REQUEST: Extract the following lines from the records without changes, starting at the line that contains "locality: Ceylon. Nuwara" and ending with the line that contains "locality: Depto. Lima: Yangas", both included.

(Dataset entries)
—————

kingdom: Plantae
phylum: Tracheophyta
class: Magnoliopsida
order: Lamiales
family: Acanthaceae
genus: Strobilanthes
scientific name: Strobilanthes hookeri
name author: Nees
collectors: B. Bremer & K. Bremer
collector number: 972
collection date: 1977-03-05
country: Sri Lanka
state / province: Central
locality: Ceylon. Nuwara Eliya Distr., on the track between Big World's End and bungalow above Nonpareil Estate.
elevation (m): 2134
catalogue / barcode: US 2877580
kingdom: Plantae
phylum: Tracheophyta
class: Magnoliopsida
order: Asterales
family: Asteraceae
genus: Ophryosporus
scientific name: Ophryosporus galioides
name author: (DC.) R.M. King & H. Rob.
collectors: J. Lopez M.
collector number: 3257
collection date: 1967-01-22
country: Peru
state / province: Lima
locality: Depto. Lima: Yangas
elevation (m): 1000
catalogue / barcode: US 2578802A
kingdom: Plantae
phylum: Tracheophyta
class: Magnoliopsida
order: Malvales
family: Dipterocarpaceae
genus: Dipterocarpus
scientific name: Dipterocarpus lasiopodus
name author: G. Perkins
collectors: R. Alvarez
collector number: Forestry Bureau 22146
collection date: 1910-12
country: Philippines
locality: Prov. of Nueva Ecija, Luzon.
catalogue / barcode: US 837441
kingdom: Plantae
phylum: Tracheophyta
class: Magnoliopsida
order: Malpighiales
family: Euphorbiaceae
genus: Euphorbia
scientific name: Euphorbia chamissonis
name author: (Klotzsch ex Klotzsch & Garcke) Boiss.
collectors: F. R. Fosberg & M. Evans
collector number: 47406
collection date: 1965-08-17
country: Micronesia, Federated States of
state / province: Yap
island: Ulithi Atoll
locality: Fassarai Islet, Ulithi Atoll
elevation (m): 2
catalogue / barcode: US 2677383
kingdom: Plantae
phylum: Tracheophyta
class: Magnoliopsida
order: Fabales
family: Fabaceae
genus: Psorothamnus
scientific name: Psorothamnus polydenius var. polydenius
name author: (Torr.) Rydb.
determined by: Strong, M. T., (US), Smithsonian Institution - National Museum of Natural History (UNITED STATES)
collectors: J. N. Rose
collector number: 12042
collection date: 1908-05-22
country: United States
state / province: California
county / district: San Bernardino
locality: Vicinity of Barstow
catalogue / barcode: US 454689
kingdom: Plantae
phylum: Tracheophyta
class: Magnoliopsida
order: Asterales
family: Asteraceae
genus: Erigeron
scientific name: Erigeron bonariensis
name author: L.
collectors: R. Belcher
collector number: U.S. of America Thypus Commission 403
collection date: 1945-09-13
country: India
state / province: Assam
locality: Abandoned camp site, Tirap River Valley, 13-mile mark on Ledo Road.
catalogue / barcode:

—————

RESPONSE:
locality: Ceylon. Nuwara Eliya Distr., on the track between Big World's End and bungalow above Nonpareil Estate.
elevation (m): 2134
catalogue / barcode: US 2877580
kingdom: Plantae
phylum: Tracheophyta
class: Magnoliopsida
order: Asterales
family: Asteraceae
genus: Ophryosporus
scientific name: Ophryosporus galioides
name author: (DC.) R.M. King & H. Rob.
collectors: J. Lopez M.
collector number: 3257
collection date: 1967-01-22
country: Peru
state / province: Lima
locality: Depto. Lima: Yangas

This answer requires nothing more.